The Nature and Limits of Discriminative Patterns
Date of Submission:
December 17, 2012
Discriminative pattern mining seeks patterns that are more prevalent in one class than another and provide good classification accuracy for the objects in which the patterns occur. A number of approaches have been proposed for finding such patterns, which are also known under a variety of names, e.g., contrast sets and emerging patterns. However, fundamental questions about the nature and limits of such patterns remain unanswered. For instance, a discriminative pattern is only interesting if it provides better discriminative power than any of its subpatterns, but it is not obvious, for example, how much additional discriminative power can be provided by a pattern over and above the discriminative power of its subpatterns. Also, what do the patterns that provide the most additional discrimination look like? And, what is the relationship of different measures for discrimination (e.g., mutual information and DiffSup, the difference of the supports in the two classes). In previous work, we made an initial attempt at analyzing the first two questions. In this paper we present several new developments. Specifically, we present a more elegant and efficient formulation of the problem of determining the best discriminative pattern that can be obtained for a particular number of variables.
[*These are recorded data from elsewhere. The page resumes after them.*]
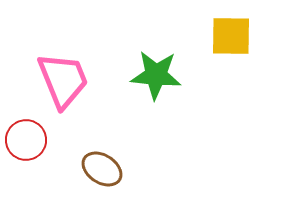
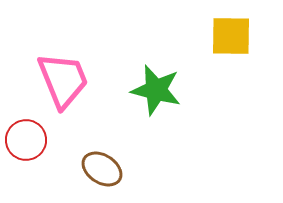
green star: moved 15 px down; rotated 9 degrees clockwise
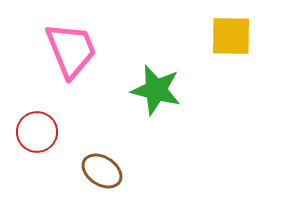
pink trapezoid: moved 8 px right, 30 px up
red circle: moved 11 px right, 8 px up
brown ellipse: moved 2 px down
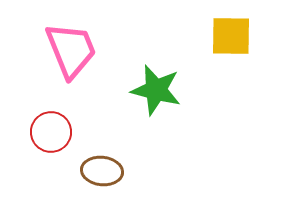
red circle: moved 14 px right
brown ellipse: rotated 27 degrees counterclockwise
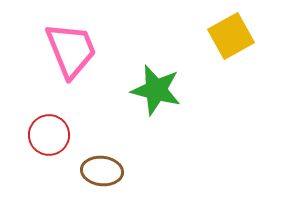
yellow square: rotated 30 degrees counterclockwise
red circle: moved 2 px left, 3 px down
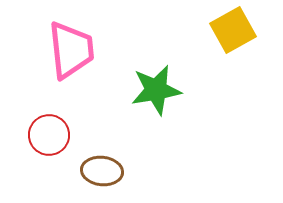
yellow square: moved 2 px right, 6 px up
pink trapezoid: rotated 16 degrees clockwise
green star: rotated 24 degrees counterclockwise
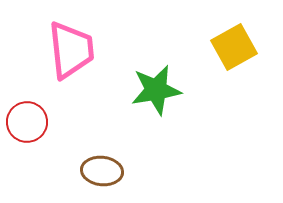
yellow square: moved 1 px right, 17 px down
red circle: moved 22 px left, 13 px up
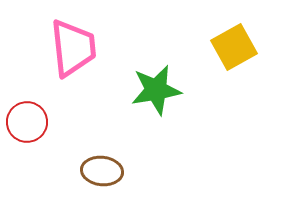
pink trapezoid: moved 2 px right, 2 px up
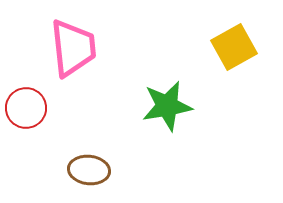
green star: moved 11 px right, 16 px down
red circle: moved 1 px left, 14 px up
brown ellipse: moved 13 px left, 1 px up
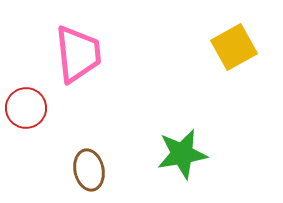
pink trapezoid: moved 5 px right, 6 px down
green star: moved 15 px right, 48 px down
brown ellipse: rotated 72 degrees clockwise
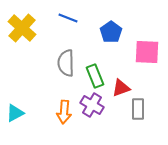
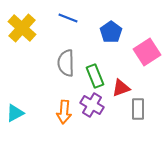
pink square: rotated 36 degrees counterclockwise
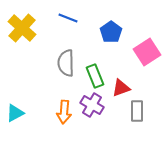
gray rectangle: moved 1 px left, 2 px down
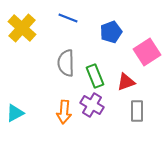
blue pentagon: rotated 15 degrees clockwise
red triangle: moved 5 px right, 6 px up
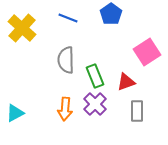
blue pentagon: moved 18 px up; rotated 15 degrees counterclockwise
gray semicircle: moved 3 px up
purple cross: moved 3 px right, 1 px up; rotated 15 degrees clockwise
orange arrow: moved 1 px right, 3 px up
We also explore for the first time the limits of patterns that go beyond the 'and' logic of traditional pattern mining, e.g., patterns based on the logic of 'or', 'n of k' or 'majority wins'. We show that the discriminative advantage of 'and' based patterns over their subpatterns is more limited than that of some of the other patterns, and hence, these patterns may represent a potential area for future development of discriminative pattern mining. Finally, we explore the relationship of various measures of discriminative pattern mining. We show that our results, although based on one of the measures (DiffSup) have implications for mutual information. More generally, we identify a potential avenue of exploration, which although challenging, may offer the opportunity for making a more definitive and general statement about a certain class of discriminative measures.